Reproduce the following lines, starting with the first one and going on through the line with "scientific name: Scutellaria orientalis", swapping "common name" for "vernacular name" and keeping everything else unchanged.
※
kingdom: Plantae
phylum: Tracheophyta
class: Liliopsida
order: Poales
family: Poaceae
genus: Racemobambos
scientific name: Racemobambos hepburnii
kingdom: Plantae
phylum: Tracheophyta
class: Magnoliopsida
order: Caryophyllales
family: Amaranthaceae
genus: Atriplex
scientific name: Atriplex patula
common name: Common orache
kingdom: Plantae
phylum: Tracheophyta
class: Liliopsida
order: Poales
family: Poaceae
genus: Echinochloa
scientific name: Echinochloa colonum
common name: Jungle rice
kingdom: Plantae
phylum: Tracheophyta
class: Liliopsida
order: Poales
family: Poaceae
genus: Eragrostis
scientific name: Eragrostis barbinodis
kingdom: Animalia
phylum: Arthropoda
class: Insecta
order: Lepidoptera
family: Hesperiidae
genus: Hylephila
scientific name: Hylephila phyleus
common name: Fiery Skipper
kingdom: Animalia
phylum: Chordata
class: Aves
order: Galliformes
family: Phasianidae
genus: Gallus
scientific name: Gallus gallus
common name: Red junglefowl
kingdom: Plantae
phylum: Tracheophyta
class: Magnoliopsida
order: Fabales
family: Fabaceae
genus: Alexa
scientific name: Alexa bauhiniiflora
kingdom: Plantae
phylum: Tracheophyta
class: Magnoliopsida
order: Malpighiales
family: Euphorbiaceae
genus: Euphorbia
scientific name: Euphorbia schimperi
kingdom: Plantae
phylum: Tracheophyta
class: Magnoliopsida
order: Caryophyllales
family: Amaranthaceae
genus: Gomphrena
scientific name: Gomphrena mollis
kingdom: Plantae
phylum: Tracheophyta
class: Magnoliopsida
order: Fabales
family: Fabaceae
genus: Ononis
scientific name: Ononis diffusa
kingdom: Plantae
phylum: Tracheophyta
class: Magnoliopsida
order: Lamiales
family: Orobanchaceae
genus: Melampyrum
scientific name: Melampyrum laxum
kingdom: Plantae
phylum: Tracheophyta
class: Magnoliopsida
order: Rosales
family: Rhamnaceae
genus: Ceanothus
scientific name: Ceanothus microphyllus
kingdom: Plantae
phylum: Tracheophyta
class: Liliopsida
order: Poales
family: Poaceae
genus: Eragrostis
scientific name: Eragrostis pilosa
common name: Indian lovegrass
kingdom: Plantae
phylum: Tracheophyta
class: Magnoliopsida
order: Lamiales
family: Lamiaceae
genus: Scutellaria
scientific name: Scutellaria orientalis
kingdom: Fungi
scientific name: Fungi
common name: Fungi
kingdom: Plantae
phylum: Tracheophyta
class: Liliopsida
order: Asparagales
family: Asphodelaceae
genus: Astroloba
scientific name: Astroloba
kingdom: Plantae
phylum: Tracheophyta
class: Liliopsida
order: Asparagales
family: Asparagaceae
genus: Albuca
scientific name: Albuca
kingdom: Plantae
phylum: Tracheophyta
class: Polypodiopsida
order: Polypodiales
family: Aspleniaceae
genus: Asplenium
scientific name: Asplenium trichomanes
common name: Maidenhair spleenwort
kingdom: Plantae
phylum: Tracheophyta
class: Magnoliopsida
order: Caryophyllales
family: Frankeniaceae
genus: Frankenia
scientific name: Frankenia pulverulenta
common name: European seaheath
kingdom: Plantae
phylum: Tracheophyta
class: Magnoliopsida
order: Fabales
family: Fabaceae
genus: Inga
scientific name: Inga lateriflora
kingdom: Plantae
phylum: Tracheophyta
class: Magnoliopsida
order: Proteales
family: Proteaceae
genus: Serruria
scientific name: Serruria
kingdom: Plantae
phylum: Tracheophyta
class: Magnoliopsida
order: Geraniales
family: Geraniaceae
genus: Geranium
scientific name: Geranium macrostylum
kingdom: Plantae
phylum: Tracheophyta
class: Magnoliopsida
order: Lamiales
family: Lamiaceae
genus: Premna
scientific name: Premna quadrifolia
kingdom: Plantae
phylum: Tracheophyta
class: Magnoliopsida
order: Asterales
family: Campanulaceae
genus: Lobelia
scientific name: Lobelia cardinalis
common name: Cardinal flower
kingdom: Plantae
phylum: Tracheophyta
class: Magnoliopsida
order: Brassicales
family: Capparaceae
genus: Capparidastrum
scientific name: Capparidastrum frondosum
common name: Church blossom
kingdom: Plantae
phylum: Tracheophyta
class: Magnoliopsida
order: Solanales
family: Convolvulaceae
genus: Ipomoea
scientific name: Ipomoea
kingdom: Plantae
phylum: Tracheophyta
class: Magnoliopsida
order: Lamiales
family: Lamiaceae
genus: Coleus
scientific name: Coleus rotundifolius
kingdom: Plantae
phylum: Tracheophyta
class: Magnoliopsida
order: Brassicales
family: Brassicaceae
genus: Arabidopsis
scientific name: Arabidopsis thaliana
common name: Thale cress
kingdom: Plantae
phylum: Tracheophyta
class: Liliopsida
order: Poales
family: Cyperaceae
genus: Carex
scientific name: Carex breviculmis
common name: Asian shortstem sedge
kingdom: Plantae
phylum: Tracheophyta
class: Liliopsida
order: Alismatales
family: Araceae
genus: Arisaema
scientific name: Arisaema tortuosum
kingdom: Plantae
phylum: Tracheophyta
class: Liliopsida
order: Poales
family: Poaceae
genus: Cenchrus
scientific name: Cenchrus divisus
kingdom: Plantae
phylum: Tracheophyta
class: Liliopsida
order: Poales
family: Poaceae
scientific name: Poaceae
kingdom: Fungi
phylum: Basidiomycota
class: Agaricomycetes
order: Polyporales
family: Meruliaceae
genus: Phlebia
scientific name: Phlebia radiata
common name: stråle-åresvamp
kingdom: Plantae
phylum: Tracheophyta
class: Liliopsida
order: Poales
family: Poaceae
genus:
※
### Complete answer
kingdom: Plantae
phylum: Tracheophyta
class: Liliopsida
order: Poales
family: Poaceae
genus: Racemobambos
scientific name: Racemobambos hepburnii
kingdom: Plantae
phylum: Tracheophyta
class: Magnoliopsida
order: Caryophyllales
family: Amaranthaceae
genus: Atriplex
scientific name: Atriplex patula
vernacular name: Common orache
kingdom: Plantae
phylum: Tracheophyta
class: Liliopsida
order: Poales
family: Poaceae
genus: Echinochloa
scientific name: Echinochloa colonum
vernacular name: Jungle rice
kingdom: Plantae
phylum: Tracheophyta
class: Liliopsida
order: Poales
family: Poaceae
genus: Eragrostis
scientific name: Eragrostis barbinodis
kingdom: Animalia
phylum: Arthropoda
class: Insecta
order: Lepidoptera
family: Hesperiidae
genus: Hylephila
scientific name: Hylephila phyleus
vernacular name: Fiery Skipper
kingdom: Animalia
phylum: Chordata
class: Aves
order: Galliformes
family: Phasianidae
genus: Gallus
scientific name: Gallus gallus
vernacular name: Red junglefowl
kingdom: Plantae
phylum: Tracheophyta
class: Magnoliopsida
order: Fabales
family: Fabaceae
genus: Alexa
scientific name: Alexa bauhiniiflora
kingdom: Plantae
phylum: Tracheophyta
class: Magnoliopsida
order: Malpighiales
family: Euphorbiaceae
genus: Euphorbia
scientific name: Euphorbia schimperi
kingdom: Plantae
phylum: Tracheophyta
class: Magnoliopsida
order: Caryophyllales
family: Amaranthaceae
genus: Gomphrena
scientific name: Gomphrena mollis
kingdom: Plantae
phylum: Tracheophyta
class: Magnoliopsida
order: Fabales
family: Fabaceae
genus: Ononis
scientific name: Ononis diffusa
kingdom: Plantae
phylum: Tracheophyta
class: Magnoliopsida
order: Lamiales
family: Orobanchaceae
genus: Melampyrum
scientific name: Melampyrum laxum
kingdom: Plantae
phylum: Tracheophyta
class: Magnoliopsida
order: Rosales
family: Rhamnaceae
genus: Ceanothus
scientific name: Ceanothus microphyllus
kingdom: Plantae
phylum: Tracheophyta
class: Liliopsida
order: Poales
family: Poaceae
genus: Eragrostis
scientific name: Eragrostis pilosa
vernacular name: Indian lovegrass
kingdom: Plantae
phylum: Tracheophyta
class: Magnoliopsida
order: Lamiales
family: Lamiaceae
genus: Scutellaria
scientific name: Scutellaria orientalis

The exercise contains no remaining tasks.